[Start of section]

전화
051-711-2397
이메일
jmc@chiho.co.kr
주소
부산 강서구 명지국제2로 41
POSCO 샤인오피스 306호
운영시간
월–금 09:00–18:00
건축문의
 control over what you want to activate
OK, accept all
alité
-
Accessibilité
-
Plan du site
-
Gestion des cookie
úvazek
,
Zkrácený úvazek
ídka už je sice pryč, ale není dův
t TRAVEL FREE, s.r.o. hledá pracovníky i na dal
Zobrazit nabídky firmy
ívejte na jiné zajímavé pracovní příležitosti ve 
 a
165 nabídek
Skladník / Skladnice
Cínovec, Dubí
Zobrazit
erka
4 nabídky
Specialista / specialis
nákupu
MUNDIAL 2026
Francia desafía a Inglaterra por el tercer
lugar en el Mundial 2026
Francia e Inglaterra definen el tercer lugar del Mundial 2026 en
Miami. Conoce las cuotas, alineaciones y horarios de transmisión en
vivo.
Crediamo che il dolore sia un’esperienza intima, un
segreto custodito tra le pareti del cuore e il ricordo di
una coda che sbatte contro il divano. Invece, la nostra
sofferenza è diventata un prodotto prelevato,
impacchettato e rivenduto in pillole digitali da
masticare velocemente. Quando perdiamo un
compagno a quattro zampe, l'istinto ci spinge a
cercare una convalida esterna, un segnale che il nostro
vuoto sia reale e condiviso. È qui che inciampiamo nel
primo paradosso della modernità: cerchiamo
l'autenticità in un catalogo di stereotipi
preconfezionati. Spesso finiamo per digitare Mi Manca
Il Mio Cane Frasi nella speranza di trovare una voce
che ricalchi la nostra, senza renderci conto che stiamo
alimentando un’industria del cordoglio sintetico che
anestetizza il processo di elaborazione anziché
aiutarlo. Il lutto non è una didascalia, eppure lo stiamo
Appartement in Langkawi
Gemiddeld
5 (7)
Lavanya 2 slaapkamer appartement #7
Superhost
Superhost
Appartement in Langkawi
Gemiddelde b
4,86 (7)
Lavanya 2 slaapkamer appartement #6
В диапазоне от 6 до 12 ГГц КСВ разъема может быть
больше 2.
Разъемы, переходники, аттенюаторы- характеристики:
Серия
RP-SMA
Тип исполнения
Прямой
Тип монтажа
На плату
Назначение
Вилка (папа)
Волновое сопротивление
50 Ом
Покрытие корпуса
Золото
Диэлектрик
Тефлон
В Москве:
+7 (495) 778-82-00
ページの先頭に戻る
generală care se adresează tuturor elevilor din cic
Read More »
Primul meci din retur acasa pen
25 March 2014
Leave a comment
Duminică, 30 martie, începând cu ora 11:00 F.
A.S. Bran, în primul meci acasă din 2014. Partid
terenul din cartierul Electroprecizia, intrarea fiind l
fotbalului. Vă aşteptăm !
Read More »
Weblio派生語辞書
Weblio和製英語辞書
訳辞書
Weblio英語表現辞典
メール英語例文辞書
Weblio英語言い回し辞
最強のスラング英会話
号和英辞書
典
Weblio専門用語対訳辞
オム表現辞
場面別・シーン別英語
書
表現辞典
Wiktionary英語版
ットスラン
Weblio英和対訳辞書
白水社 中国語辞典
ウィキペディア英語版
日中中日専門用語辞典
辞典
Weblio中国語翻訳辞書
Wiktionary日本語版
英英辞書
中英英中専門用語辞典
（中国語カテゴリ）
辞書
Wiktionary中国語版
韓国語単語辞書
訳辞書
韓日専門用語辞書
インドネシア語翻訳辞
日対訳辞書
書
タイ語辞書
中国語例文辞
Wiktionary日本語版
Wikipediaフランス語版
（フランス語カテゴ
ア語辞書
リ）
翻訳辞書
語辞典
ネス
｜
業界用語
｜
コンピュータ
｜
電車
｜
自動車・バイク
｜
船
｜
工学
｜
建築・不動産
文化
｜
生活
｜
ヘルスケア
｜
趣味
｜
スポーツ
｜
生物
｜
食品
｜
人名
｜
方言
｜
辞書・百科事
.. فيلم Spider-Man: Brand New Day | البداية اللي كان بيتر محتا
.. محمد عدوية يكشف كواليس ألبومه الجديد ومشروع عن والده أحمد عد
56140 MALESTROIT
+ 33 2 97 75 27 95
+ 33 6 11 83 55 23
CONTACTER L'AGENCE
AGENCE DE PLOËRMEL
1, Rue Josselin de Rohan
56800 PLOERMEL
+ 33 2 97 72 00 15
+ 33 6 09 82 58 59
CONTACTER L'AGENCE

[End of section]

_What you will do_
Check each line of the data above for the string "meci", and copy the ones that have it.

_Your solution_
Primul meci din retur acasa pen
A.S. Bran, în primul meci acasă din 2014. Partid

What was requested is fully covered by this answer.